Etliche Ideen für eine angemessene Erinnerung an die Beraubten, Verschleppten und Ermordeten setzte der Initiativkreis mit einem enormen Aufgebot ehrenamtlicher Unterstützer und Studierender um. Viele der Beteiligten werden auch in den nächsten Wochen noch etliche Stunden in dem Bahnhofstunnel ohne Tageslicht verbringen, um Aufsicht zu führen oder Gruppen durch die Ausstellungsbereiche zu begleiten. Die Liste der an einem Rundgang interessierten Schulen ist lang, das Angebot an Kultur-, Vortrags- und Gedenkveranstaltungen vielfältig.

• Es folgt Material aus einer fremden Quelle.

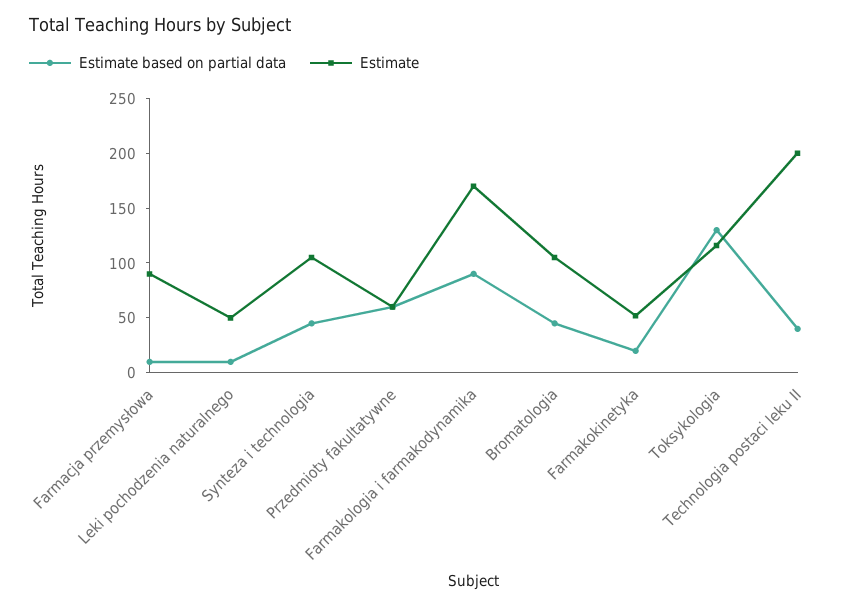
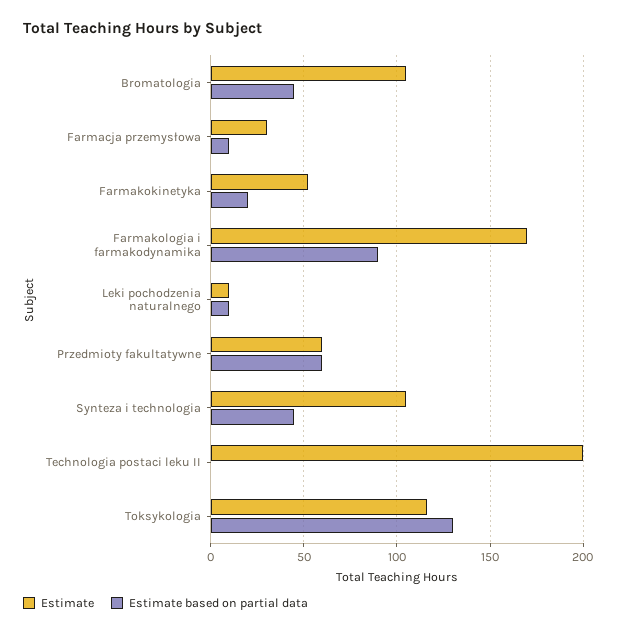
  {
    "Estimate based on partial data": {
      "Farmacja przemysłowa": 10,
      "Leki pochodzenia naturalnego": 10,
      "Synteza i technologia": 45,
      "Przedmioty fakultatywne": 60,
      "Farmakologia i farmakodynamika": 90,
      "Bromatologia": 45,
      "Farmakokinetyka": 20,
      "Toksykologia": 130,
-     "Technologia postaci leku II": 40
+     "Technologia postaci leku II": 0
    },
    "Estimate": {
-     "Farmacja przemysłowa": 90,
+     "Farmacja przemysłowa": 30,
-     "Leki pochodzenia naturalnego": 50,
+     "Leki pochodzenia naturalnego": 10,
      "Synteza i technologia": 105,
      "Przedmioty fakultatywne": 60,
      "Farmakologia i farmakodynamika": 170,
      "Bromatologia": 105,
      "Farmakokinetyka": 50,
      "Toksykologia": 115,
      "Technologia postaci leku II": 200
    }
  }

Unter die Haut gingen den Gästen am Eröffnungstag jedoch nicht nur die großformatigen Bilder und die Berichte zum grausamen, manchmal auch entsetzlich "geräuschlosen" Deportationsgeschehen. Es waren vor allem die Schilderungen von Überlebenden des Holocaust, die zum Innehalten, Zuhören und Nachdenken veranlassten. Drei Ehrengäste jüdischen Glaubens nahmen auf Einladung der Stadt Münster und weiterer Partner, darunter die Wolfgang-Suwelack-Stiftung, an der Ausstellungseröffnung teil: Prof. Dr. Gertrude Schneider aus New York sowie Marga Spiegel und Marion Zambrano aus Münster. Auf völlig unterschiedliche Weise haben sich die Damen in ihrem Umfeld stets dafür eingesetzt, dass die menschenverachtende Diktatur zwischen 1933 und 1945 in Deutschland nicht dem Vergessen oder Beschweigen anheim fällt. Auch jetzt blicken die Zeitzeuginnen und das Ausstellungsteam gedanklich bereits weit nach vorn und planen Gedenkinitiativen über das Ausstellungsende in Münster hinaus.

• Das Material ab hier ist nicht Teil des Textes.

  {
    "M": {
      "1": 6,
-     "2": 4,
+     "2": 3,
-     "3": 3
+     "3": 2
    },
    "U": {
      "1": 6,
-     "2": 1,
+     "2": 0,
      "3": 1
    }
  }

Jährt sich doch 2008 zum 70. Mal die Phase der brutal inszenierten Ausschreitungen im November 1938, die das NS-Regime in widerlicher Verdrehung als "Kristallnacht" propagierte. Innovative Lern- und Geschichtsprojekte, die sich mit diesen Pogromen im Münsterland und der auf sie folgenden weiteren Entrechtung der jüdischen Bevölkerung auseinandersetzen, sind in Vorbereitung - und werden bewusst an das, was im Bahnhof anschaulich gezeigt wird, anknüpfen.